Well, the guys in the shark cages are supposed to be killing the sharks. (And tagging the ones they’re unable to kill.) So I have to wonder why they have big yellow underwater cameras rather than guns. As the sharks attack the cages, one of the divers says “Get away” to a shark. But it doesn’t listen. When the sharks have finished eating the three men, Jimbo (safe on the boat) gets angry and shouts, “Bastards.”

I’m not sure if he’s angry with the sharks, or with his men for taking cameras rather than guns. Either way, he has to get more volunteers for his next fight with the sharks. As anyone would do in that situation, he turns to his bartender.  This time they bring guns.  (In the next fight, that shot with the bait is used again.
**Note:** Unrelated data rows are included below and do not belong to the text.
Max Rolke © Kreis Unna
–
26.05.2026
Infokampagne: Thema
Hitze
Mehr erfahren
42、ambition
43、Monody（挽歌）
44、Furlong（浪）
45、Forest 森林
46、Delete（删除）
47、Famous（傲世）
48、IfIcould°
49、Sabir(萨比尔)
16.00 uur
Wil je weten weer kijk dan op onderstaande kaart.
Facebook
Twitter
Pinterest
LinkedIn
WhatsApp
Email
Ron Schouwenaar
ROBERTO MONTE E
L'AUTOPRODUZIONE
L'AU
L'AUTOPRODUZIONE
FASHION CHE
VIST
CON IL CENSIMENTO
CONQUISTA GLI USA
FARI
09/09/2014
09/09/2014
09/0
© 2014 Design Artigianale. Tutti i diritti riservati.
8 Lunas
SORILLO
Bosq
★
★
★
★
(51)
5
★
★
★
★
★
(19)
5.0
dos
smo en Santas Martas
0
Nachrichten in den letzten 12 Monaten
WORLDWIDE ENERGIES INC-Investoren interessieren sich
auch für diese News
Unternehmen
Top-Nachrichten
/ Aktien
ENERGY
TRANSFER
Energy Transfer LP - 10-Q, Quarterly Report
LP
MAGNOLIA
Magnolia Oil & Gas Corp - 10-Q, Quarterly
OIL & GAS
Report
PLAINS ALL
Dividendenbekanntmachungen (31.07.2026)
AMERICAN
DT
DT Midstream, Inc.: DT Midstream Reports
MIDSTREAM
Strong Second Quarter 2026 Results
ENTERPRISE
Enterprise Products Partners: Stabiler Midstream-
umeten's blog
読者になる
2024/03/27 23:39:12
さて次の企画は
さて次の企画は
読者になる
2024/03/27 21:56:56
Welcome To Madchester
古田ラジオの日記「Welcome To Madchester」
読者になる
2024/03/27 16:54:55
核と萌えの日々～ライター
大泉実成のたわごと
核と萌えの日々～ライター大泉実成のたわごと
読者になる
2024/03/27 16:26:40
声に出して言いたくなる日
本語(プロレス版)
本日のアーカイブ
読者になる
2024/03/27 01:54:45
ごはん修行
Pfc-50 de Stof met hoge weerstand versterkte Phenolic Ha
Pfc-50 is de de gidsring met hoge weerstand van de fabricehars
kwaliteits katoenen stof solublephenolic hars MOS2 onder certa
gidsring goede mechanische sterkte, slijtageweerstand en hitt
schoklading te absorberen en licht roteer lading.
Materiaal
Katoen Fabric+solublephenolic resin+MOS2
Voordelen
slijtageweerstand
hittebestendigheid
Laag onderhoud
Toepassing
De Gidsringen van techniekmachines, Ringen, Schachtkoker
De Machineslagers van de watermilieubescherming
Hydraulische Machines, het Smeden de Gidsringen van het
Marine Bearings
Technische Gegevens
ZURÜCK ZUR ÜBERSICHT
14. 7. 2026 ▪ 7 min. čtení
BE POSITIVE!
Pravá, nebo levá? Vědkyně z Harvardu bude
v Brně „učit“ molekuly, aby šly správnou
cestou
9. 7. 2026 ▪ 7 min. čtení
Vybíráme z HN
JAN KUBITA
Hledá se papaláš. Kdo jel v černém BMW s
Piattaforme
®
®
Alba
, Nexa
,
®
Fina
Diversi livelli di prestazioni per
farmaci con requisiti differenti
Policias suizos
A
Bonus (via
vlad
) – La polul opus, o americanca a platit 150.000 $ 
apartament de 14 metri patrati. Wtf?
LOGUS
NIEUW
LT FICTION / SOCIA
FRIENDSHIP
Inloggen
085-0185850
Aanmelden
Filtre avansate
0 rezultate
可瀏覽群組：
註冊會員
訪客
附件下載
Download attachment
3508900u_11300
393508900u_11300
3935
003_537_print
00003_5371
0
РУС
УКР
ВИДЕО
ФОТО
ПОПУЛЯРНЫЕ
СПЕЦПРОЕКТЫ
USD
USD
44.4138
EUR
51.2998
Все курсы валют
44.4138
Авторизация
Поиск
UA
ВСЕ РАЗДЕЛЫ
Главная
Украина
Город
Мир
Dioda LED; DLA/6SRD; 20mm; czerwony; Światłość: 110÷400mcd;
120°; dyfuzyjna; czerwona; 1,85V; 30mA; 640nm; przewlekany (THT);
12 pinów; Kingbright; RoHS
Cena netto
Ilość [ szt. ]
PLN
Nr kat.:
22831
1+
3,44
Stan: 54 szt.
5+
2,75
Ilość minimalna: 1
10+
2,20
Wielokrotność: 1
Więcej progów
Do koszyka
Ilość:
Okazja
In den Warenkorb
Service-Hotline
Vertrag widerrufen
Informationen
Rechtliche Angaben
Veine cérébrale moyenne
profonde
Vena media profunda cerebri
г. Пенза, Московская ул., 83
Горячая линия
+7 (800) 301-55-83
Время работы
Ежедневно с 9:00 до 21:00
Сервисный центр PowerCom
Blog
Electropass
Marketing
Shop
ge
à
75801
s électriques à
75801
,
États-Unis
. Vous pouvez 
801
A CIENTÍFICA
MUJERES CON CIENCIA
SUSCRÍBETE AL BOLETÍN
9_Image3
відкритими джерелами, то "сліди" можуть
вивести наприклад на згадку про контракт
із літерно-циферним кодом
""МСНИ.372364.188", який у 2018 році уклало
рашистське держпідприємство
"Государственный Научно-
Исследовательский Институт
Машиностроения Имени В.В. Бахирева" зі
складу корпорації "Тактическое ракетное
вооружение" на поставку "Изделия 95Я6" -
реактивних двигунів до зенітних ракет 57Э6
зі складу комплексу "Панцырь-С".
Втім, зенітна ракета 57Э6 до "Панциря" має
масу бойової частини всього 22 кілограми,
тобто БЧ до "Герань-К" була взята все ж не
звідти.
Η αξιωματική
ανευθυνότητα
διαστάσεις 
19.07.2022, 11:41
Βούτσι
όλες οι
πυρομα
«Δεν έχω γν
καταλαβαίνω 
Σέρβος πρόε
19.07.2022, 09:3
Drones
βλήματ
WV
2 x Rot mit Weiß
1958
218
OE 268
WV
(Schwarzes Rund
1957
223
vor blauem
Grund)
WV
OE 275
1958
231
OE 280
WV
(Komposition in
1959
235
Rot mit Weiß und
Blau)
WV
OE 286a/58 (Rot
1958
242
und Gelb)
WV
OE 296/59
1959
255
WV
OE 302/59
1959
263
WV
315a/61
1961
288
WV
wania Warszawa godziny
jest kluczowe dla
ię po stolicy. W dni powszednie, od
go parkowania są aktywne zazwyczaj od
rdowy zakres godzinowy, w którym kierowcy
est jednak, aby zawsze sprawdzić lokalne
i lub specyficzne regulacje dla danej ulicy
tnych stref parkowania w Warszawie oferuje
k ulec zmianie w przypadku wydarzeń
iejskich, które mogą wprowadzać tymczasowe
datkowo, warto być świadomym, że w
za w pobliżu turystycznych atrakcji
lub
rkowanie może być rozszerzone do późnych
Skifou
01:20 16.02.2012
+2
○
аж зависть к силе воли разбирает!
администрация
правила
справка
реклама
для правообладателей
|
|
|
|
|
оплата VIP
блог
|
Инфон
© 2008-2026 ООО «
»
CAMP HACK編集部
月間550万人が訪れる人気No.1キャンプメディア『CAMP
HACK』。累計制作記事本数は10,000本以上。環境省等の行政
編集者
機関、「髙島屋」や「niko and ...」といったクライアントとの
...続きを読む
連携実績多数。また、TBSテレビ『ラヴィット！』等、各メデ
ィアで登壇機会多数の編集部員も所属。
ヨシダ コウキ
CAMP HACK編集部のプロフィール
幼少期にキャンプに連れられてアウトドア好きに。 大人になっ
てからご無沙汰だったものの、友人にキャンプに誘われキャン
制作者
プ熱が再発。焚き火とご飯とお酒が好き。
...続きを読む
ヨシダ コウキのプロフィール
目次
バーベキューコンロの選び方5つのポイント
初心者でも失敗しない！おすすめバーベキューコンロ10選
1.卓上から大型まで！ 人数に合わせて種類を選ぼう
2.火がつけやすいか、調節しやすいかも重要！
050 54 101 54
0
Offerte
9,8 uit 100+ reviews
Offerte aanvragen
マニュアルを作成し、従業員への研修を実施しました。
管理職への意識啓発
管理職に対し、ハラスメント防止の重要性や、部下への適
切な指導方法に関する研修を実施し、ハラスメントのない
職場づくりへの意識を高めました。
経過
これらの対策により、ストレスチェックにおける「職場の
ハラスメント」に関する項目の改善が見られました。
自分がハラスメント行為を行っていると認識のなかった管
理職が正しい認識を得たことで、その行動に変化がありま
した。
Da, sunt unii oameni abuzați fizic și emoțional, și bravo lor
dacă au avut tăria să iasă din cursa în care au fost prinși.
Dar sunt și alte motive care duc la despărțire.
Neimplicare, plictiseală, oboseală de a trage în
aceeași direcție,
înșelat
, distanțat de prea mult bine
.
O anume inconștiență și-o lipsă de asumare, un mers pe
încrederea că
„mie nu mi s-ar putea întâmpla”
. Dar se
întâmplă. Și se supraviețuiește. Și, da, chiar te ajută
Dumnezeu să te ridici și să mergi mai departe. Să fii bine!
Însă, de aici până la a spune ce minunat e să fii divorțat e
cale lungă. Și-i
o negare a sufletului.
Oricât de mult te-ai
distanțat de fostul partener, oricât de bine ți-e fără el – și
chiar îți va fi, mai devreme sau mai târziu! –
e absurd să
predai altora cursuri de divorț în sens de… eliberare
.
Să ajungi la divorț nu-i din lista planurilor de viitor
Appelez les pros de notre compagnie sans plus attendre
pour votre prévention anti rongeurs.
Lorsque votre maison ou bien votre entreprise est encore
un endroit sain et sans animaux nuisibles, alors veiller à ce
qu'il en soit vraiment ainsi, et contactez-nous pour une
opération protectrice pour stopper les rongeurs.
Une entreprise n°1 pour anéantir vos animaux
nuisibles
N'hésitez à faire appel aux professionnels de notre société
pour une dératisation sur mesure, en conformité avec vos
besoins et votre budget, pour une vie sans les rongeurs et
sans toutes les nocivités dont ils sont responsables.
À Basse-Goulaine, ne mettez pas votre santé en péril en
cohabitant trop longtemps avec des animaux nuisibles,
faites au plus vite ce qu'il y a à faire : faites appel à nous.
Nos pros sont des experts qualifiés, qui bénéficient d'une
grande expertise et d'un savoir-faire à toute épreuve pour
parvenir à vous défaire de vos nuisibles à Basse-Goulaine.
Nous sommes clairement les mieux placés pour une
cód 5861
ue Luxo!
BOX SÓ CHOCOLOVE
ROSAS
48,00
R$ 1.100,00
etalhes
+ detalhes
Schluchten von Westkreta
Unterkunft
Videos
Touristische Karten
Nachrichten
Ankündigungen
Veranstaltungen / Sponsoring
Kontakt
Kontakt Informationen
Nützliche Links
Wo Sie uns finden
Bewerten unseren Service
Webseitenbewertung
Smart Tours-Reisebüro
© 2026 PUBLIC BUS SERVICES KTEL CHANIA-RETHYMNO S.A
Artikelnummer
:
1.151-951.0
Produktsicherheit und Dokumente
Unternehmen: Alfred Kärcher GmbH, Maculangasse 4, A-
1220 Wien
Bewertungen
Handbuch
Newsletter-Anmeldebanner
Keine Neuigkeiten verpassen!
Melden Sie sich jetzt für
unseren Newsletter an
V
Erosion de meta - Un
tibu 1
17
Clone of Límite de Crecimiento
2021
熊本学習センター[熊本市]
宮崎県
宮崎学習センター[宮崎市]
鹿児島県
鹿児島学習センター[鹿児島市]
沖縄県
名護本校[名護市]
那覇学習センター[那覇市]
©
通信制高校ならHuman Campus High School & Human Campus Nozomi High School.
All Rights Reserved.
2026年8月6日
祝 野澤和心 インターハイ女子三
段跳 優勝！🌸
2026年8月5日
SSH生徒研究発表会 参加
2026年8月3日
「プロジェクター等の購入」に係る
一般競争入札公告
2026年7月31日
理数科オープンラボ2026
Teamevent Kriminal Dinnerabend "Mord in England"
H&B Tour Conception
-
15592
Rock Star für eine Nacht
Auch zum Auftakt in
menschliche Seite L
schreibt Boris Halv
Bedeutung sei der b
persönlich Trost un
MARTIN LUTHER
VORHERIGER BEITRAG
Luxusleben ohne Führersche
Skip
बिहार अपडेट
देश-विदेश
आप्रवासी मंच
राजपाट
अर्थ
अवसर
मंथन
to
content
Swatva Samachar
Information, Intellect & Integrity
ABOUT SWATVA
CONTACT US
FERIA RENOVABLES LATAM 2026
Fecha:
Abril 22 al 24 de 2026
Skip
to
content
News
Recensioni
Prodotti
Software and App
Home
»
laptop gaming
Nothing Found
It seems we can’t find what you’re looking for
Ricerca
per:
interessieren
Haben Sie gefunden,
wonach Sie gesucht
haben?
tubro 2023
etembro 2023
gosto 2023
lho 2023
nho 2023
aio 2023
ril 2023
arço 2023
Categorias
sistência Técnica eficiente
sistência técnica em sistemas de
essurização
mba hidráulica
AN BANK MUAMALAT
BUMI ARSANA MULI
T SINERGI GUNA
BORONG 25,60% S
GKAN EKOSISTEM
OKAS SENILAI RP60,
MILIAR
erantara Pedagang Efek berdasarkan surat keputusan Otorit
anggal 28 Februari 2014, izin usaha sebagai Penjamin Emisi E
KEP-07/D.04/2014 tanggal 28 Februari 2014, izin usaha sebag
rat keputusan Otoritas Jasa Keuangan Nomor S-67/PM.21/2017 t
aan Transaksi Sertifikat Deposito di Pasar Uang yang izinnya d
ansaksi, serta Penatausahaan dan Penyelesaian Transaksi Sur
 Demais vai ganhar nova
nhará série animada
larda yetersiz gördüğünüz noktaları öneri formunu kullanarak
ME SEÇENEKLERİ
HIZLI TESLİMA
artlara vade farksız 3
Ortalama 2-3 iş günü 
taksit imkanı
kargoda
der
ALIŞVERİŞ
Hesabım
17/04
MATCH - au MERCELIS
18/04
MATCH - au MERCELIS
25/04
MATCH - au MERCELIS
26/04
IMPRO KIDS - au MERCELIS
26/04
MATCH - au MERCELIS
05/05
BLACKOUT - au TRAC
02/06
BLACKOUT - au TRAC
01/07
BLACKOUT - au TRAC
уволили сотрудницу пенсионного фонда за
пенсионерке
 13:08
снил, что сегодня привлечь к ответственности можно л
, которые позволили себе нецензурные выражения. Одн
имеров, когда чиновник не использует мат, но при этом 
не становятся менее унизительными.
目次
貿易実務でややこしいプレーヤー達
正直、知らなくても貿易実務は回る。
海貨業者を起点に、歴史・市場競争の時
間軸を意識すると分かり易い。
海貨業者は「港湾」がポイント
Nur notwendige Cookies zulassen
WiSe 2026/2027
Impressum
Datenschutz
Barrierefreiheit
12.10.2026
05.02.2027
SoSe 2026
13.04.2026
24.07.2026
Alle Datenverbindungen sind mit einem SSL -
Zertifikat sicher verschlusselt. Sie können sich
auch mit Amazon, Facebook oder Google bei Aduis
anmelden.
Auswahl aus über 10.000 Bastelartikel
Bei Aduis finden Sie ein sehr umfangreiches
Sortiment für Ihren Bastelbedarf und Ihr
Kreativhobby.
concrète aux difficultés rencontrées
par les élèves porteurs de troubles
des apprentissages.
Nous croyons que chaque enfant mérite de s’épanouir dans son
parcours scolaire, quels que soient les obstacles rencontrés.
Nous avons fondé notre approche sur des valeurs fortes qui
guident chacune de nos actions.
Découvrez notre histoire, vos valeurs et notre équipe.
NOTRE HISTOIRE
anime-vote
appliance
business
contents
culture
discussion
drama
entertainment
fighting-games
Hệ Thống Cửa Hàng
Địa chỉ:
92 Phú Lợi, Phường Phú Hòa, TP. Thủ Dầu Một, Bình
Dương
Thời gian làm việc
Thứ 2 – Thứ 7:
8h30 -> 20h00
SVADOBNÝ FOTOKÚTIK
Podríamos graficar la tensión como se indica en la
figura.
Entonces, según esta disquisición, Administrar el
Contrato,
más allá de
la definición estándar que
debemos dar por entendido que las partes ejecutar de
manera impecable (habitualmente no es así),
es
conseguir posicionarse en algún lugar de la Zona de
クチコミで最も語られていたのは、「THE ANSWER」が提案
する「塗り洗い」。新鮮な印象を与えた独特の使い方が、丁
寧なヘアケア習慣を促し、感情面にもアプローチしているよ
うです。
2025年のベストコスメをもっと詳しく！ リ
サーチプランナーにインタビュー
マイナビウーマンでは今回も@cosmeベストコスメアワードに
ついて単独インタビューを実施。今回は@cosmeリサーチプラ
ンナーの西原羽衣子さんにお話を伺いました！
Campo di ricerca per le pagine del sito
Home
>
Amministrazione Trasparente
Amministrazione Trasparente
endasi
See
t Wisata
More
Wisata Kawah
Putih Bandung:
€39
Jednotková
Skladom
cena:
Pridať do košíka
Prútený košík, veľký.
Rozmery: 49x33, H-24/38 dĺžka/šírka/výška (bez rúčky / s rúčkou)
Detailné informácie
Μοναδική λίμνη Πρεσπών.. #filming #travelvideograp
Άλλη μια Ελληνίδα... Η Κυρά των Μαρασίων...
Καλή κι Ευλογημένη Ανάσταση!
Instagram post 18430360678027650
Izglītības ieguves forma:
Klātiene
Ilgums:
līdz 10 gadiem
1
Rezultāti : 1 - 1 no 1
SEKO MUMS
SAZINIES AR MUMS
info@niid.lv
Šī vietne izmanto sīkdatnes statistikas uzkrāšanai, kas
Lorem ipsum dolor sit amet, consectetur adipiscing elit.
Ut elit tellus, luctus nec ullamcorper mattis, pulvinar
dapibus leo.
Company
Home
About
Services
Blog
Geez, once was bad enough.)

Then they get in a helicopter and drop explosives into the water in order to kill the sharks. Apparently they’re successful, so Jimbo quips, “Class dismissed.”  Seriously. I am guessing the line is intended as a joke on the idea of a school of fish. Of course, there were only three sharks, and I’m not sure how many sharks make up a school.

But the film isn’t over. Because Volkoff (remember him?) is still keen on retrieving the diamonds. He threatens Jimbo, and when that doesn’t work, he has Jimbo’s son kidnaped. Jimbo doesn’t tell the mayor or call the cops or anything. Instead, he cooperates. And Volkoff’s divers find the diamonds. And the sharks find Volkoff’s divers.

This film taught me that great whites growl like dogs. Wait, didn’t that happen in Jaws: The Revenge? Wasn’t that one of the things that made that film laughable? What a strange detail to rip off from a film that’s even worse than this one.

By the way, there is a nice bit of nudity with a cute brunette. But she is killed in about ten seconds, and no mention is ever made of her again. So I’ll just mention her here: nice breasts.

Shark Zone was directed by Danny Lerner, who also directed Raging Sharks and Sharks In Venice (and yes, both of those are in my DVD collection).